The newest season of "The Amazing Race" may wind up being a big reunion for other CBS reality show alums, with sources reporting to multiple outlets that alums from "Big Brother" and "Survivor" will make up the new cast of the show.

After initial reports to TMZ confirmed that "Big Brother" alums were going to be featured on the new season, Us Weekly also reports that "Survivor" alums will also be a part of the competition.

According to the publication, current partnerships (though nothing is finalized) include:

  • Dan Gheesling (BB10 Winner, BB14 runner-up) and Jessie Godders (BB10 and BB11)
  • Janelle Pierzina (BB6, BB7, and BB14) and Britney Haynes (BB12 and BB14)
  •  Frank Eudy (Bb14 and BB18) and Ian Terry (BB14 winner)
  • Caleb Reynolds (BB16, 'Survivor' Season 32, 'Survivor' Season 34) and Tai Trang ('Survivor' 32 and 'Survivor' 34)
  • Rachel Reilly (BB12 and BB13 Winner) and Elissa Slater (BB15)
  • Corey Brooks (BB18) and James Huling (BB17 and BB18)
  • Nicole Franzel (BB16 and BB18 Winner) and Victor Arroyo (BB18)
  • Da'Vonne Rogers (Bb17 and BB18) and Bridgette Dunning (BB18)

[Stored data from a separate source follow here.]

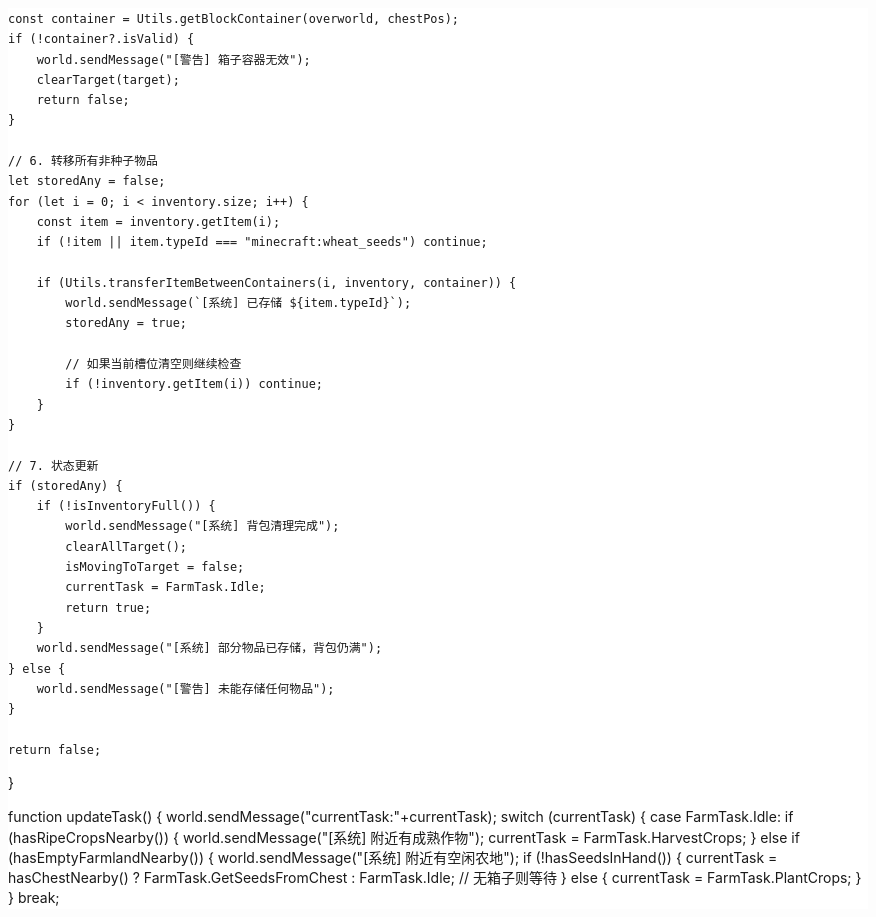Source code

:     const container = Utils.getBlockContainer(overworld, chestPos);
    if (!container?.isValid) {
        world.sendMessage("[警告] 箱子容器无效");
        clearTarget(target);
        return false;
    }

    // 6. 转移所有非种子物品
    let storedAny = false;
    for (let i = 0; i < inventory.size; i++) {
        const item = inventory.getItem(i);
        if (!item || item.typeId === "minecraft:wheat_seeds") continue;

        if (Utils.transferItemBetweenContainers(i, inventory, container)) {
            world.sendMessage(`[系统] 已存储 ${item.typeId}`);
            storedAny = true;
            
            // 如果当前槽位清空则继续检查
            if (!inventory.getItem(i)) continue;
        }
    }

    // 7. 状态更新
    if (storedAny) {
        if (!isInventoryFull()) {
            world.sendMessage("[系统] 背包清理完成");
            clearAllTarget();
            isMovingToTarget = false;
            currentTask = FarmTask.Idle;
            return true;
        }
        world.sendMessage("[系统] 部分物品已存储，背包仍满");
    } else {
        world.sendMessage("[警告] 未能存储任何物品");
    }

    return false;
}

function updateTask() {
    world.sendMessage("currentTask:"+currentTask);
    switch (currentTask) {
        case FarmTask.Idle:
            if (hasRipeCropsNearby()) {
                world.sendMessage("[系统] 附近有成熟作物");
                currentTask = FarmTask.HarvestCrops;
            } 
            else if (hasEmptyFarmlandNearby()) {
                world.sendMessage("[系统] 附近有空闲农地");
                if (!hasSeedsInHand()) {
                    currentTask = hasChestNearby() 
                        ? FarmTask.GetSeedsFromChest 
                        : FarmTask.Idle; // 无箱子则等待
                } 
                else {
                    currentTask = FarmTask.PlantCrops;
                }
            }
            break;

TMZ had previously reported that Corey and James, as well as Caleb, were all participating and that Corey and James had nicknamed their team as Tejas Tacos.

Of the rumored competitors, Rachel Reilly is the only one who has previously appeared on "The Amazing Race." She competed with her husband, Brendan Villegas, on both Seasons 20 and 24 of the series. The pair placed third each time. This time around, if these match-ups are correct, she is racing with her sister.

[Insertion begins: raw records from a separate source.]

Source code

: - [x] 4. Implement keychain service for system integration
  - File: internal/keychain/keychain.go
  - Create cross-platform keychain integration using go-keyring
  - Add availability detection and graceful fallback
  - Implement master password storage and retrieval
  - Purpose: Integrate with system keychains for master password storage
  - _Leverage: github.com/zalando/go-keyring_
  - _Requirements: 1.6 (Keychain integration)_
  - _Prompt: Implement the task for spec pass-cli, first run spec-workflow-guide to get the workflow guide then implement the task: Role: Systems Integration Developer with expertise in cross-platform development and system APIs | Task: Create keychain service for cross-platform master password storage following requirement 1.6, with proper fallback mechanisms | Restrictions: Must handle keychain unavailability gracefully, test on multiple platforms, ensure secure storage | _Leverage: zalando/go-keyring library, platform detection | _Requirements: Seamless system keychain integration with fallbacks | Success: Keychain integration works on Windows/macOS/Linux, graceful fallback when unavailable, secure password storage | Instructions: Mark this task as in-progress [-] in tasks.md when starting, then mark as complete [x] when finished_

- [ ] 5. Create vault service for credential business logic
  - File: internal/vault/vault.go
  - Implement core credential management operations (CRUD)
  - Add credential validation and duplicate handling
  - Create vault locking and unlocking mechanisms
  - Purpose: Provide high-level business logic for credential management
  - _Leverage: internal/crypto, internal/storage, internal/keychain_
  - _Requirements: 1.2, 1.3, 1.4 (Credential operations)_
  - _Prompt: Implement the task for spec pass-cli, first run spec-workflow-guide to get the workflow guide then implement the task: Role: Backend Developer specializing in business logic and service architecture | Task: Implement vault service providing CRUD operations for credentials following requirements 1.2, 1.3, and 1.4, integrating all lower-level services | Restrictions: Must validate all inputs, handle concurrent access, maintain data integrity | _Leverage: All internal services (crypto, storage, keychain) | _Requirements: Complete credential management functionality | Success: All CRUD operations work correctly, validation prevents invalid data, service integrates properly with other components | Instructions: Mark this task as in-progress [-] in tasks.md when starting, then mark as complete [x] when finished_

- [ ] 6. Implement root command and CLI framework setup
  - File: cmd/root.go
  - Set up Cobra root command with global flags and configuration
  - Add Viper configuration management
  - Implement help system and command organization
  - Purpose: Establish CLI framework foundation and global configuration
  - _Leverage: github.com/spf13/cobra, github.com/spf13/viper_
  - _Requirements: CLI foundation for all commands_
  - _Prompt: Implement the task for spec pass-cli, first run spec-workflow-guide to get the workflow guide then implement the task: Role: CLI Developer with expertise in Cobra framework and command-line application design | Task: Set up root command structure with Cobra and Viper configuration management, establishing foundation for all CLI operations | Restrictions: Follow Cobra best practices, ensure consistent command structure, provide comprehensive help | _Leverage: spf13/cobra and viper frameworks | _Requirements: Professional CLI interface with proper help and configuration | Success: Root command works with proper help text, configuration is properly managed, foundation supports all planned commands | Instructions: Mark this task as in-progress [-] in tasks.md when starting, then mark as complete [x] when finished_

According to the Us Weekly report, CBS had hoped to also land past "Big Brother" winners Dr. Will Kirby and Derrick Levasseur, as well as Season 16 standout Frankie Grande, Ariana Grande's brother. However, all three reportedly declined to participate.

It is unclear when the new season of "Amazing Race" would air, but host Phil Keoghan did share that the ratings from Season 30 had him confident that the show would return to its old format where it ran twice seasons a year, instead of the one a year that have aired since 2017.

"There's no doubt what's going to happen—if we shoot two races this year, they'll more than likely shoot in the summer and next winter because we just finished shooting in the winter," he said at the time. "On the normal schedule. I have a feeling we're going to go back to a normal schedule."